Working through a husband and son thing. My husband has 4 grown children. After he married me there was some estrangement with his kids.
I have a story as to why, but for this post the details aren’t important except that I know that their mom told them that I broke up their marriage, which is not true.
When there have been announcements such as daughter’s engagement, daughter’s pregnancy, son’s engagement, my husband learns of the event weeks after other people. My thought is that he is an afterthought.
Today we received a text that due to Covid the son’s wedding date and venue have changed. The text said that he had forgotten to tell his Dad.
I can see that I have a Manual for the son and a thought “who forgets to tell their dad that the wedding venue has changed?” I find myself annoyed and irritated.
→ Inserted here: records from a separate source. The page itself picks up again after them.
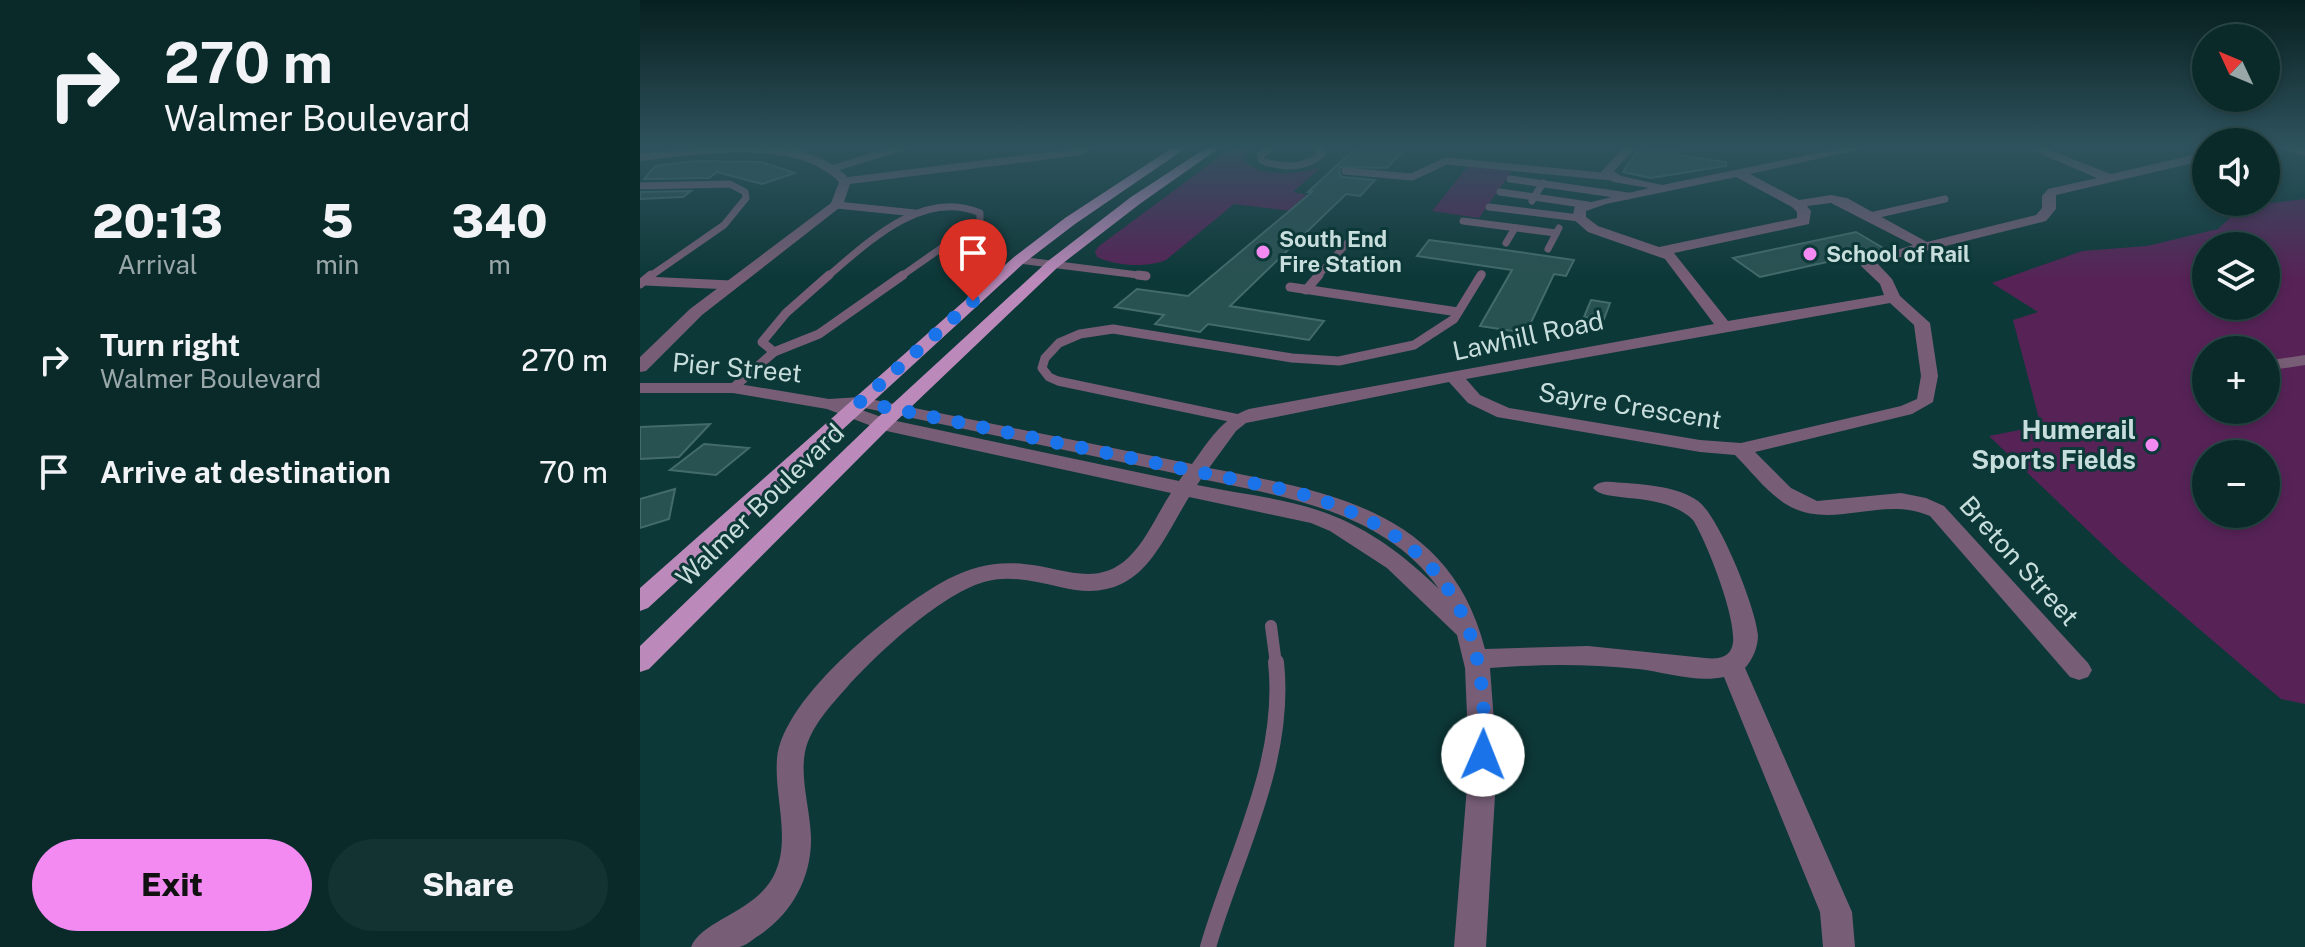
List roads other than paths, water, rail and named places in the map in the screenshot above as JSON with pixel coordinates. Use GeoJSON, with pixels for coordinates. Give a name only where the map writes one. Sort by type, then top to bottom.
{"type":"FeatureCollection","features":[{"type":"Feature","properties":{"kind":"main road","name":"Walmer Boulevard"},"geometry":{"type":"LineString","coordinates":[[640,602],[845,406],[1019,260],[1116,190]]}},
{"type":"Feature","properties":{"kind":"main road","name":"Walmer Boulevard"},"geometry":{"type":"LineString","coordinates":[[640,662],[890,417],[1053,264],[1151,190]]}},
{"type":"Feature","properties":{"kind":"street"},"geometry":{"type":"LineString","coordinates":[[640,367],[696,312],[837,205],[842,190]]}},
{"type":"Feature","properties":{"kind":"street"},"geometry":{"type":"LineString","coordinates":[[1654,190],[1578,214],[1593,229],[1661,251],[1675,262],[1723,325]]}},
{"type":"Feature","properties":{"kind":"street"},"geometry":{"type":"LineString","coordinates":[[1661,251],[1796,224],[1807,218],[1797,204],[1771,190]]}},
{"type":"Feature","properties":{"kind":"street"},"geometry":{"type":"LineString","coordinates":[[1893,298],[1891,287],[1871,270],[1868,262],[2041,218],[2049,209],[2048,196],[2059,190]]}},
{"type":"Feature","properties":{"kind":"street"},"geometry":{"type":"LineString","coordinates":[[1797,204],[1837,199],[1924,246]]}},
{"type":"Feature","properties":{"kind":"street","name":"Lawhill Road"},"geometry":{"type":"LineString","coordinates":[[1239,419],[1256,413],[1455,378],[1565,354],[1893,298]]}},
{"type":"Feature","properties":{"kind":"street","name":"Sayre Crescent"},"geometry":{"type":"LineString","coordinates":[[1455,378],[1474,399],[1504,413],[1669,442],[1741,449],[1906,410],[1924,401],[1929,392],[1929,372],[1922,323],[1893,298]]}},
{"type":"Feature","properties":{"kind":"street"},"geometry":{"type":"LineString","coordinates":[[2280,364],[2305,360]]}},
{"type":"Feature","properties":{"kind":"street","name":"Pier Street"},"geometry":{"type":"LineString","coordinates":[[640,388],[733,388],[845,406],[1087,465],[1192,480],[1294,511],[1365,539],[1414,579],[1473,648]]}},
{"type":"Feature","properties":{"kind":"street"},"geometry":{"type":"LineString","coordinates":[[707,947],[754,921],[776,901],[791,879],[797,859],[791,752],[810,715],[849,671],[906,620],[975,576],[996,571],[1028,572],[1093,584],[1112,580],[1138,562],[1229,427],[1239,419]]}},
{"type":"Feature","properties":{"kind":"street","name":"Breton Street"},"geometry":{"type":"LineString","coordinates":[[1741,449],[1786,495],[1808,506],[1823,509],[1895,498],[1913,500],[1937,511],[2079,670]]}},
{"type":"Feature","properties":{"kind":"street"},"geometry":{"type":"LineString","coordinates":[[1470,947],[1485,727],[1473,648],[1624,656],[1710,669],[1731,665],[1741,656],[1745,640],[1742,613],[1701,516],[1677,499],[1603,488]]}},
{"type":"Feature","properties":{"kind":"street"},"geometry":{"type":"LineString","coordinates":[[1731,665],[1836,912],[1839,947]]}},
{"type":"Feature","properties":{"kind":"lane"},"geometry":{"type":"LineString","coordinates":[[642,282],[724,225],[746,198],[742,190]]}},
{"type":"Feature","properties":{"kind":"lane"},"geometry":{"type":"LineString","coordinates":[[1526,212],[1538,190]]}},
{"type":"Feature","properties":{"kind":"lane"},"geometry":{"type":"LineString","coordinates":[[1590,190],[1628,196]]}},
{"type":"Feature","properties":{"kind":"lane"},"geometry":{"type":"LineString","coordinates":[[1500,192],[1534,197],[1578,214]]}},
{"type":"Feature","properties":{"kind":"lane"},"geometry":{"type":"LineString","coordinates":[[1870,216],[1945,199]]}},
{"type":"Feature","properties":{"kind":"lane"},"geometry":{"type":"LineString","coordinates":[[733,388],[774,352],[819,334],[982,217],[975,210],[952,208],[916,213],[837,205]]}},
{"type":"Feature","properties":{"kind":"lane"},"geometry":{"type":"LineString","coordinates":[[1489,207],[1578,214]]}},
{"type":"Feature","properties":{"kind":"lane"},"geometry":{"type":"LineString","coordinates":[[774,352],[762,342],[782,316],[808,292],[916,213]]}},
{"type":"Feature","properties":{"kind":"lane"},"geometry":{"type":"LineString","coordinates":[[1548,249],[1556,233],[1578,214]]}},
{"type":"Feature","properties":{"kind":"lane"},"geometry":{"type":"LineString","coordinates":[[1463,221],[1556,233]]}},
{"type":"Feature","properties":{"kind":"lane"},"geometry":{"type":"LineString","coordinates":[[1506,243],[1515,228]]}},
{"type":"Feature","properties":{"kind":"lane"},"geometry":{"type":"LineString","coordinates":[[1306,290],[1356,233]]}},
{"type":"Feature","properties":{"kind":"lane"},"geometry":{"type":"LineString","coordinates":[[1019,260],[1146,276]]}},
{"type":"Feature","properties":{"kind":"lane"},"geometry":{"type":"LineString","coordinates":[[1239,419],[1058,381],[1049,377],[1042,368],[1042,358],[1068,339],[1090,331],[1113,329],[1292,358],[1339,361],[1414,345],[1454,319],[1482,274]]}},
{"type":"Feature","properties":{"kind":"lane"},"geometry":{"type":"LineString","coordinates":[[642,282],[730,285]]}},
{"type":"Feature","properties":{"kind":"lane"},"geometry":{"type":"LineString","coordinates":[[1290,287],[1458,312]]}},
{"type":"Feature","properties":{"kind":"lane"},"geometry":{"type":"LineString","coordinates":[[1208,947],[1218,907],[1262,785],[1276,729],[1279,689],[1271,626]]}},
{"type":"Feature","properties":{"kind":"place","name":"South End Fire Station"},"geometry":{"type":"Point","coordinates":[1263,252]}},
{"type":"Feature","properties":{"kind":"place","name":"School of Rail"},"geometry":{"type":"Point","coordinates":[1810,254]}},
{"type":"Feature","properties":{"kind":"place","name":"Humerail Sports Fields"},"geometry":{"type":"Point","coordinates":[2152,445]}}]}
My actions are to mull in my brain. I feel tight in my chest. I can feel the urge to go on about this with my husband but I am resisting that and instead just feeling it. The result is that I remain irritated and annoyed.
I really want to get out of this loop. My husband’s kids are going to do what they will do. I’ve been in Scholars long enough to know that, and that it is my thoughts that make me feel the irritation. There is certainly a freedom to feel all of it while I am in it, which is very different than a couple years ago.
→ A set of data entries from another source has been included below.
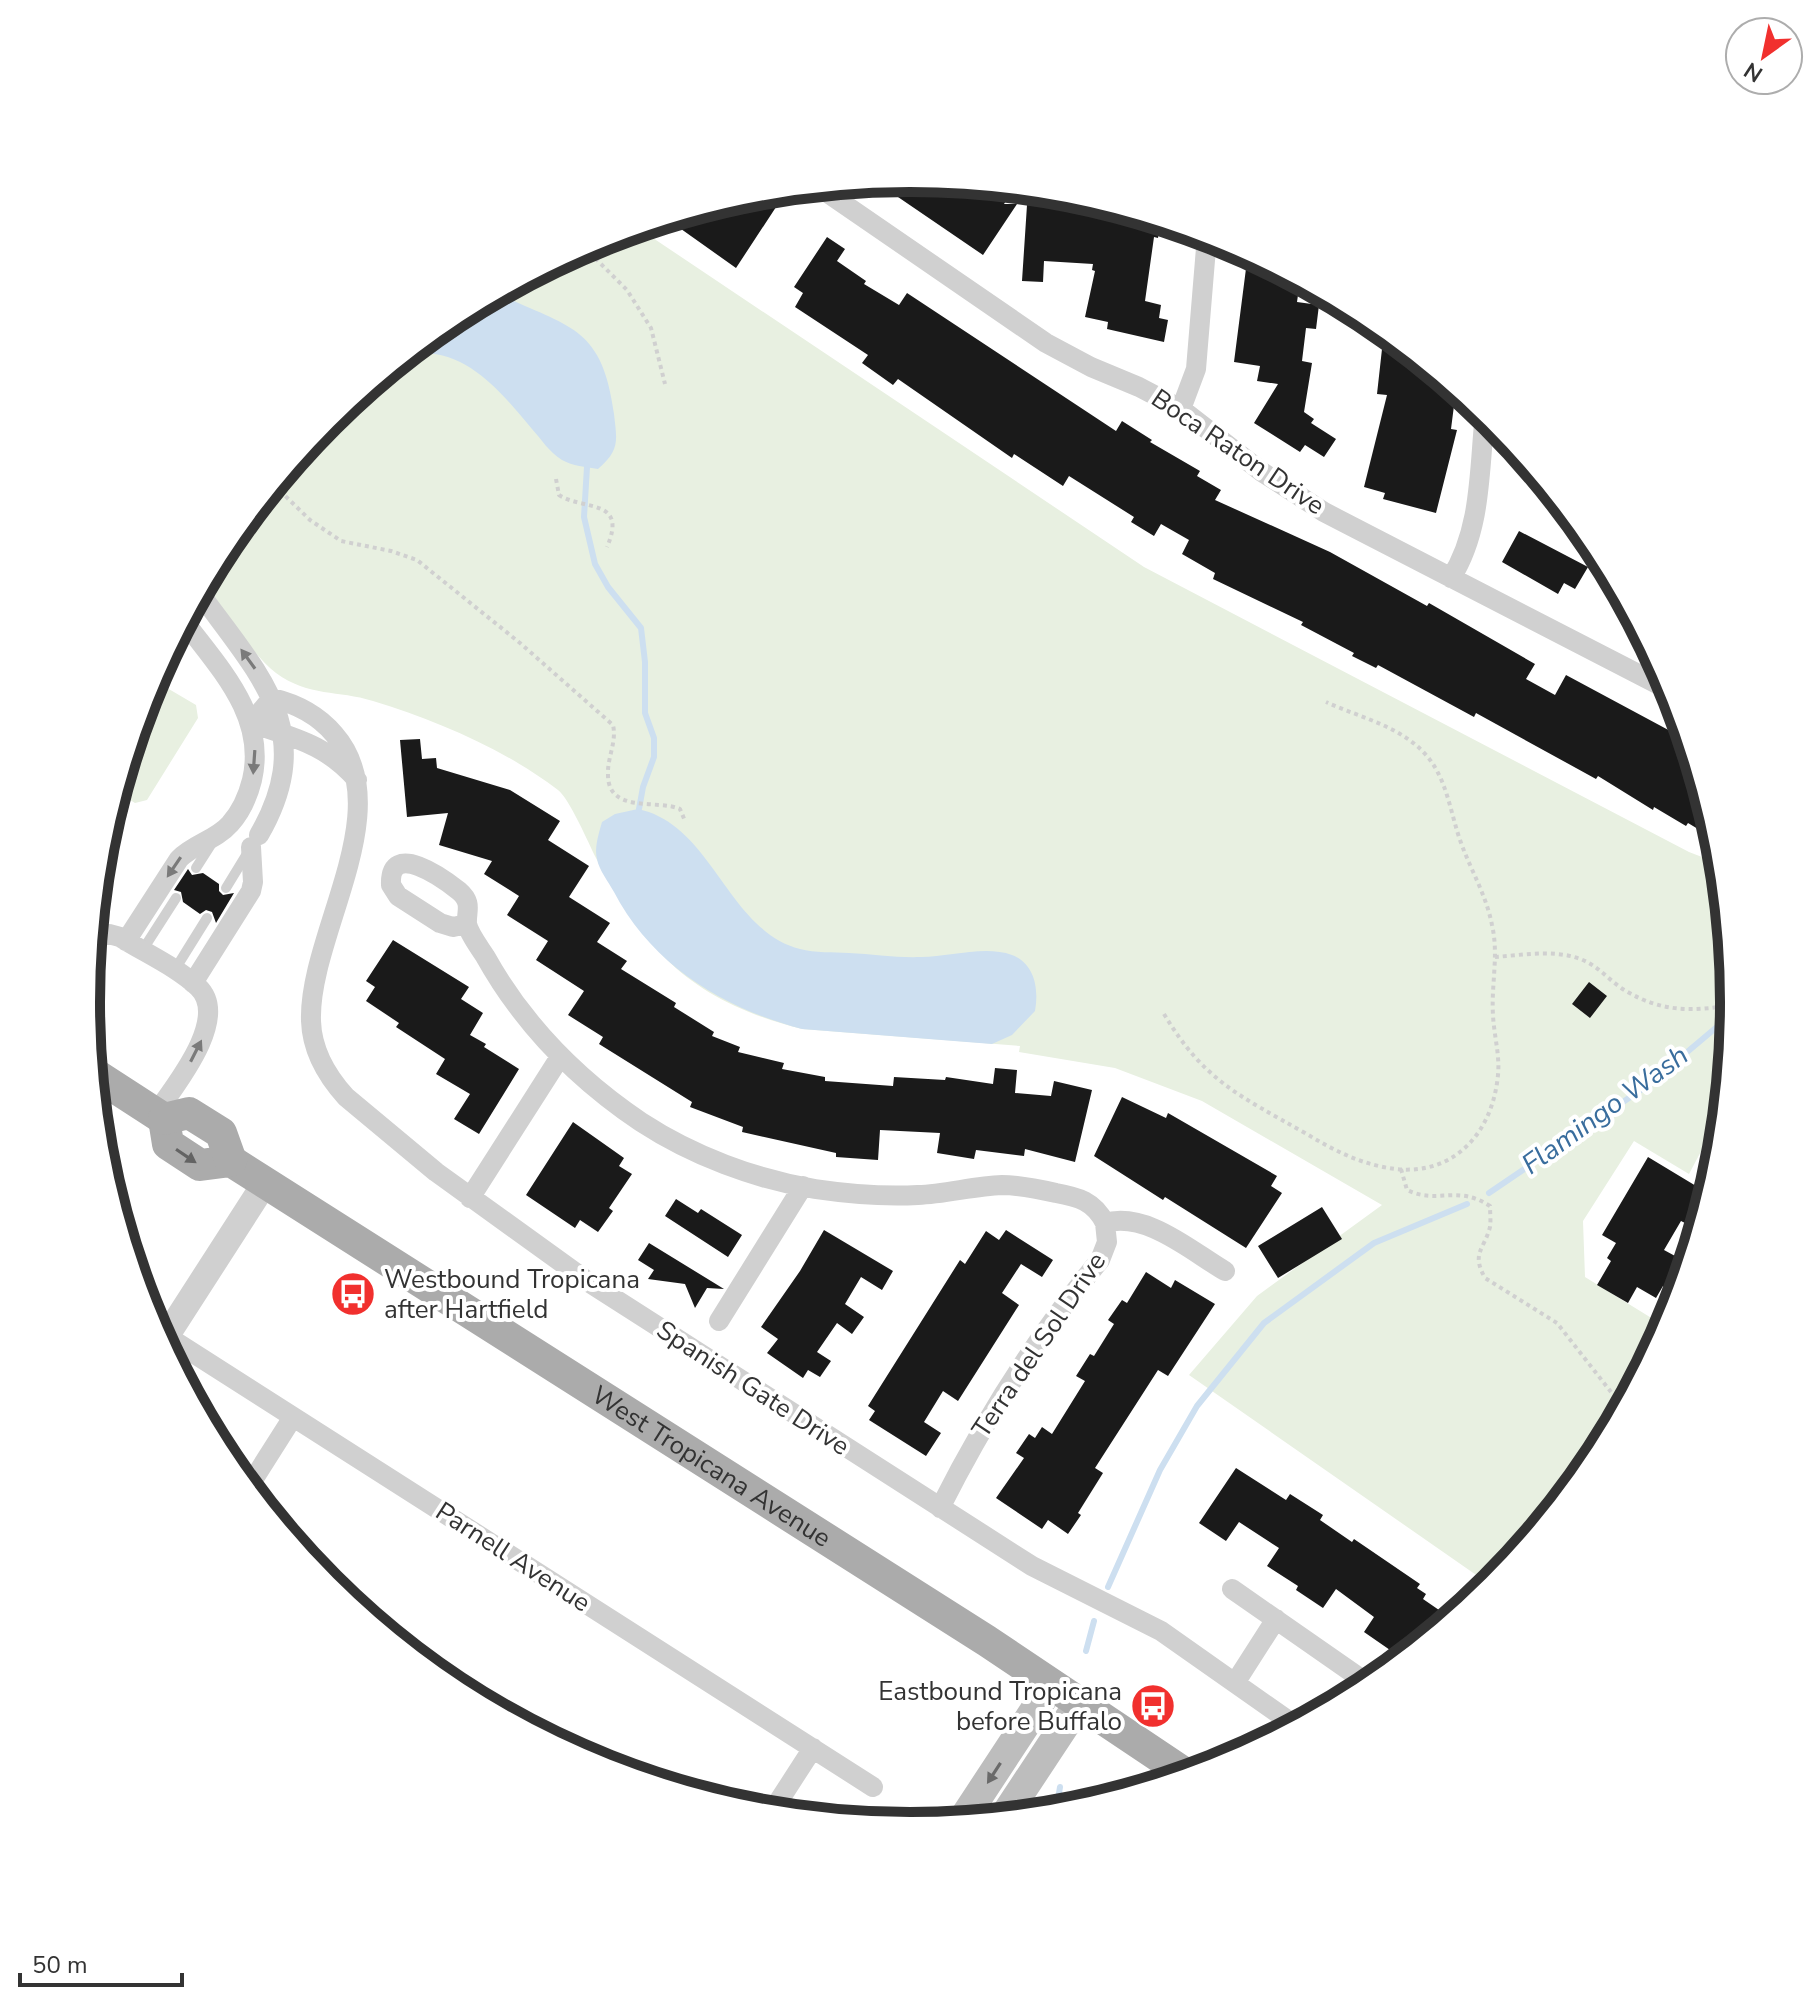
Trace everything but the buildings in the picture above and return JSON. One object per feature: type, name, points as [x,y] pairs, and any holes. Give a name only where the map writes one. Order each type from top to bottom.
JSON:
[{"type":"main road","name":"West Tropicana Avenue","points":[[104,1080],[160,1116],[189,1113],[221,1133],[231,1161],[1052,1684],[1176,1768]]},
{"type":"main road","points":[[969,1810],[1052,1684]]},
{"type":"main road","points":[[1011,1806],[1080,1702]]},
{"type":"street","name":"Boca Raton Drive","points":[[833,196],[1046,343],[1181,409],[1293,493],[1653,682]]},
{"type":"street","points":[[1181,409],[1196,369],[1206,249]]},
{"type":"street","points":[[1451,578],[1474,525],[1483,430]]},
{"type":"street","points":[[193,983],[251,891],[255,841],[280,787],[284,755],[283,734],[272,698],[259,674],[206,602]]},
{"type":"street","points":[[134,946],[179,859],[185,852],[217,835],[234,819],[250,789],[255,755],[251,723],[239,696],[191,631]]},
{"type":"street","points":[[251,723],[272,698]]},
{"type":"street","name":"Spanish Gate Drive","points":[[272,698],[300,707],[326,725],[346,750],[357,780],[359,812],[311,1007],[313,1038],[325,1069],[346,1097],[470,1198],[590,1283],[1032,1566],[1161,1631],[1286,1719]]},
{"type":"street","points":[[251,723],[322,749],[357,780]]},
{"type":"street","points":[[467,924],[513,1002],[560,1057],[615,1104],[676,1142],[743,1170],[848,1194],[896,1196],[1017,1186],[1086,1200],[1105,1223],[1116,1219],[1139,1221],[1225,1271]]},
{"type":"street","points":[[103,935],[109,934],[134,946],[193,983],[200,989],[208,1005],[205,1033],[160,1116]]},
{"type":"street","points":[[470,1198],[560,1057]]},
{"type":"street","points":[[168,1326],[265,1183]]},
{"type":"street","points":[[719,1321],[803,1186]]},
{"type":"street","name":"Terra del Sol Drive","points":[[940,1508],[991,1412],[1019,1367],[1100,1260],[1107,1242],[1105,1223]]},
{"type":"street","name":"Parnell Avenue","points":[[177,1346],[873,1787]]},
{"type":"street","points":[[254,1478],[293,1417]]},
{"type":"street","points":[[1232,1589],[1359,1677]]},
{"type":"street","points":[[1235,1683],[1276,1619]]},
{"type":"street","points":[[778,1802],[813,1748]]},
{"type":"lane","points":[[196,868],[217,835]]},
{"type":"lane","points":[[226,888],[255,841]]},
{"type":"lane","points":[[134,946],[176,898]]},
{"type":"lane","points":[[174,971],[207,918]]},
{"type":"path","points":[[594,257],[627,290],[651,328],[665,384]]},
{"type":"path","points":[[556,479],[559,495],[567,500],[595,505],[607,513],[612,522],[612,535],[607,547]]},
{"type":"path","points":[[281,492],[310,520],[341,541],[391,551],[417,560],[520,643],[613,725],[615,734],[607,773],[610,786],[618,796],[649,806],[671,805],[680,809],[685,821]]},
{"type":"path","points":[[1164,1014],[1202,1068],[1239,1096],[1337,1152],[1366,1163],[1401,1169],[1428,1167],[1452,1158],[1471,1144],[1487,1120],[1498,1074],[1493,1016],[1494,935],[1486,900],[1460,841],[1447,791],[1435,768],[1415,744],[1400,734],[1326,702]]},
{"type":"path","points":[[1495,957],[1552,953],[1586,961],[1626,991],[1655,1004],[1688,1011],[1720,1007]]},
{"type":"path","points":[[1401,1169],[1407,1190],[1421,1197],[1460,1193],[1490,1206],[1490,1226],[1478,1252],[1479,1266],[1485,1278],[1557,1323],[1611,1392]]},
{"type":"green space","points":[[649,235],[1144,567],[1707,859],[1718,950],[1720,1002],[1718,1055],[1708,1139],[1689,1174],[1634,1141],[1583,1221],[1585,1277],[1654,1320],[1611,1408],[1553,1496],[1480,1578],[1189,1375],[1257,1296],[1382,1205],[1202,1101],[1115,1068],[1019,1052],[1020,1046],[802,1029],[764,1018],[732,1004],[703,988],[655,947],[615,892],[573,811],[558,790],[493,749],[446,727],[373,701],[312,690],[288,681],[257,655],[211,593],[267,509],[337,430],[417,360],[460,329],[552,276]]},
{"type":"green space","points":[[165,687],[196,705],[198,718],[147,800],[135,803],[127,798],[128,793],[143,742]]},
{"type":"water","points":[[509,299],[562,323],[590,345],[601,362],[614,414],[614,450],[598,469],[562,460],[549,450],[507,400],[478,374],[446,357],[427,353]]},
{"type":"water","points":[[638,809],[664,819],[685,835],[736,901],[775,938],[800,949],[818,952],[932,957],[990,951],[1012,955],[1026,964],[1034,978],[1035,1011],[1012,1035],[992,1044],[802,1029],[718,996],[670,962],[648,941],[630,918],[600,867],[596,850],[602,822],[615,814]]},
{"type":"waterway","points":[[587,467],[584,517],[595,564],[608,587],[641,628],[645,713],[654,738],[654,757],[639,809]]},
{"type":"waterway","name":"Flamingo Wash","points":[[1489,1193],[1648,1085],[1718,1026]]},
{"type":"waterway","name":"Flamingo Wash","points":[[1108,1587],[1160,1470],[1197,1406],[1264,1323],[1374,1243],[1467,1204]]},
{"type":"waterway","name":"Flamingo Wash","points":[[1086,1651],[1094,1621]]},
{"type":"waterway","name":"Flamingo Wash","points":[[1058,1799],[1060,1787]]},
{"type":"place","name":"Westbound Tropicana after Hartfield","points":[[353,1294]]},
{"type":"place","name":"Eastbound Tropicana before Buffalo","points":[[1153,1706]]}]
So my question is this. I want to feel an equanimity while I feel the emotion. I also want to feel love in witness of the circumstances of kids not initiating contact, and saying they forgot to let him know that the date and venue have changed.
Even as I type this, I am noticing some of my humor… as in “that is actually kind of cute” – and there is no hint of condescending emotion.
Family dynamics can be cute… as in… “oh… look at them behaving the way they are behaving.”
And it is a pretty good soap opera.
I can see these 2 responses… annoyance and humor… are both real. And one feels entirely different … and more freeing.
Now that I am here, and exploring these two states…. it is fun to explore my brain in all of its glory.
Are there insights you can share having read this? (I am looking forward to the 8 weeks on relationships!)